[[ Provided passage open ]]

Potential relationships between eating patterns, olfactory function, and obesity have also been phenotypically studied. In this context, consumers of a Western-style diet (rich in saturated fat and added sugar) presented poorer odor identification ability, worse fat discrimination, and hedonic differences in taste and flavor perception relative to people who consumed a healthier diet [47]. Of note, an increasing BMI has been associated with a decrease in olfactory sensitivity [48]. High BMI was also related to subjective olfactory dysfunction in obese patients [49]. In addition, an impaired olfactory capacity has been reported in obese subjects compared to normal-weight controls [50]. Furthermore, an increase in visceral fat content was associated with a decrease in olfactory function [51].

To the best of our knowledge, this is a pioneer study exploring the role of epigenetics of olfaction in obesity. The strengths of this investigation include the screening of the whole olfactory transduction pathway and the relative large number of DNA samples analyzed. Moreover, methylation-related statistical analyses were adjusted for potential confounding factors such as sex, age, study cohorts, methylation chips, and cell composition variability as well as with corrections for multiple comparisons within the experiments performed in this study. Instead, the limitations of this study encompass those inherent to retrospective association studies including the inability to explain cause-effect relationships, the scientific caution concerning the reproducibility of the findings in other administrative settings having their own peculiar biases, and the difficulties in distinguishing between factors related to increased or decreased risk of developing the disease and those associated with the course of the illness [52]. Other drawbacks of this study comprise the exclusion of expression assays (RNA samples were not available) and the lack of tests evaluating olfactory function. Also, given the number of subjects analyzed and the type of study (association) type I and type II bias cannot be completely excluded despite the statistical settings. Likewise, some methylation relevant data related to obesity could have not been taken into account due to the use of rigorous FDR thresholds in the outcome-related analyses.

[[ Provided passage closed ]]
[[ Given material open ]]

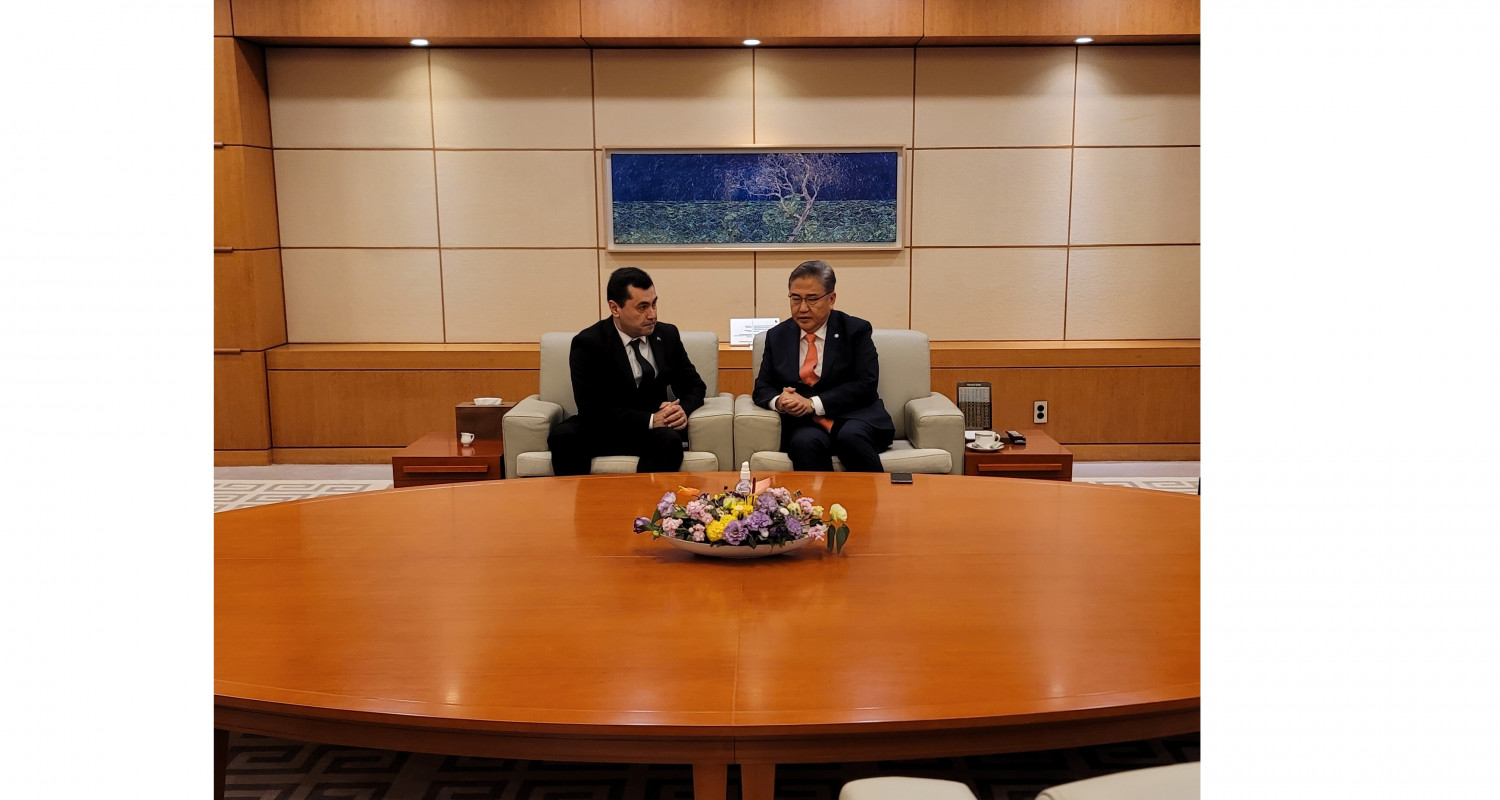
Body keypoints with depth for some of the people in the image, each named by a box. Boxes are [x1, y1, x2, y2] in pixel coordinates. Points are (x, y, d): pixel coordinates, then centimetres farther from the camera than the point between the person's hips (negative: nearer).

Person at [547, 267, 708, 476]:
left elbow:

[[ Given material closed ]]

Prompt: Reproduce word for word the stretch of the olfaction and obesity passage from "Potential relationships between" through "olfactory function [51].".

The completed task:
Potential relationships between eating patterns, olfactory function, and obesity have also been phenotypically studied. In this context, consumers of a Western-style diet (rich in saturated fat and added sugar) presented poorer odor identification ability, worse fat discrimination, and hedonic differences in taste and flavor perception relative to people who consumed a healthier diet [47]. Of note, an increasing BMI has been associated with a decrease in olfactory sensitivity [48]. High BMI was also related to subjective olfactory dysfunction in obese patients [49]. In addition, an impaired olfactory capacity has been reported in obese subjects compared to normal-weight controls [50]. Furthermore, an increase in visceral fat content was associated with a decrease in olfactory function [51].